Dubliner Anthony Fay, whose family has lived in Mount Argus for four generations, took a philosophical view: "I wasn't thinking about a waterproof when I was coming here - after all, it is Rome in June. Initially, the rain was disappointing, but after a while you get on with it, you know the rain is not going to stop."

Mr Fay, accompanying his elderly mother, who was in a wheelchair, pointed out that the rain could not take from the importance of the day: "It is a great day for the people of Kimmage and Crumlin who for all those years had faith in Father Charles. Now they can see it rewarded. During the ceremony, I was thinking of my father, of my grandparents who were associated with Mount Argus and who would have heard about him.

"I was also thinking about my relatives in the North of Ireland, in Newry, who had great faith in him and used to come down to Dublin for his relic, right through the Troubles. They had great faith in him and thankfully, through those 30-odd years, my cousins managed not to get involved, to stay out of the Troubles. I think it was their mother's and father's prayers to Father Charles and their hope in him that enabled their sons not to go through some of the negative experiences others went through."

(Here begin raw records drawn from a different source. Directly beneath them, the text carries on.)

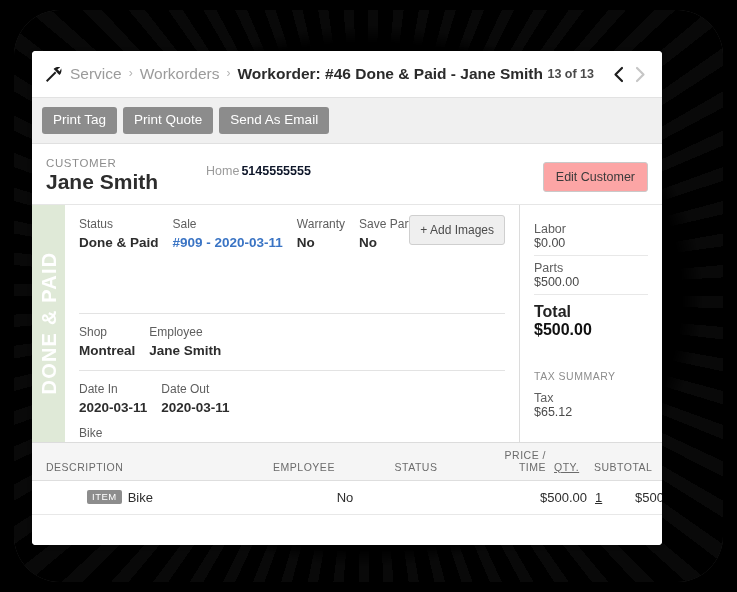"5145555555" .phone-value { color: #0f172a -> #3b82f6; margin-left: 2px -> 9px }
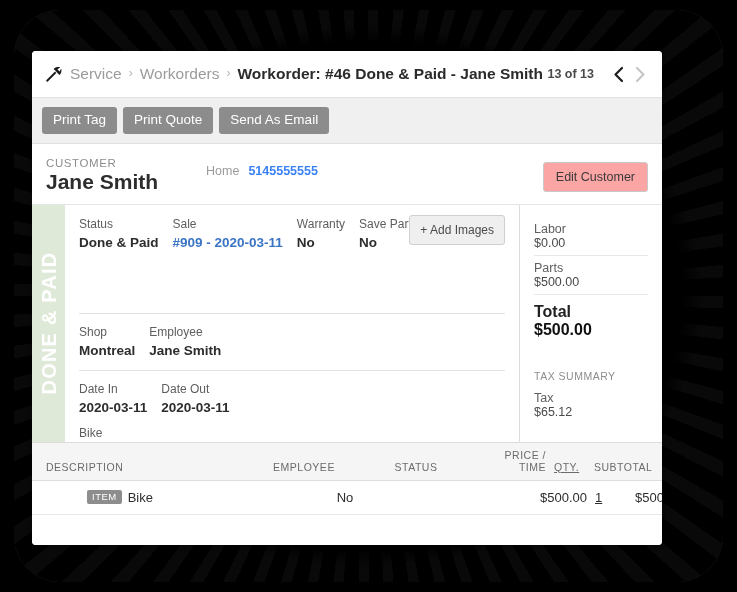"Edit Customer" .btn-outline { background: #fca5a5 -> #5eead4 }
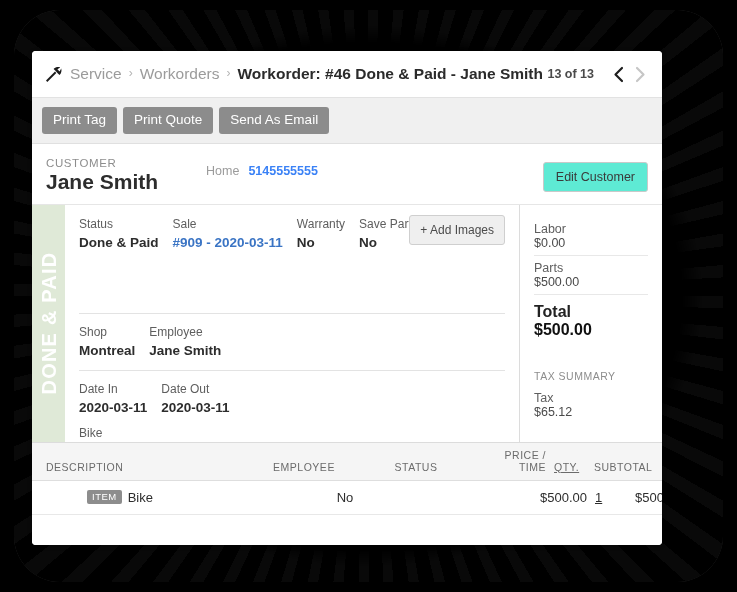"+ Add Images" .add-images-btn { padding: 7px 10px -> 15px 10px }
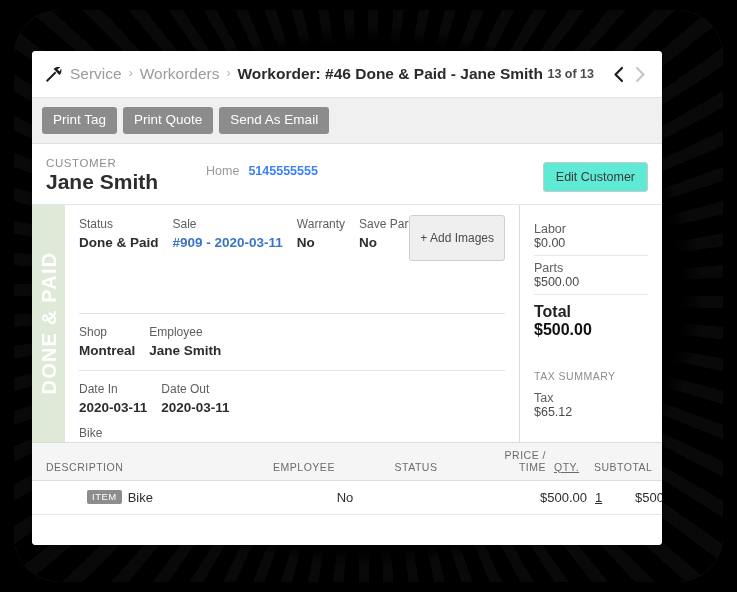"ITEM" .tbl-row { align-items: center -> none; padding: 0 21px -> 0 10px }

Mrs Fay, too, felt that the recognition afforded to Blessed Charles of Mount Argus was long overdue. "From the time you could walk, that is where your first steps went to, down to Blessed Charles," she said. "The sick came from all over the area and he was very kind to people. He was part of our childhood, he was like another pal to us."

As they were leaving St Peter's Square the Fays admitted that they were looking forward to getting out of the rain. They were also hoping that the weather would brighten up since they planned to remain in Rome for the rest of the week.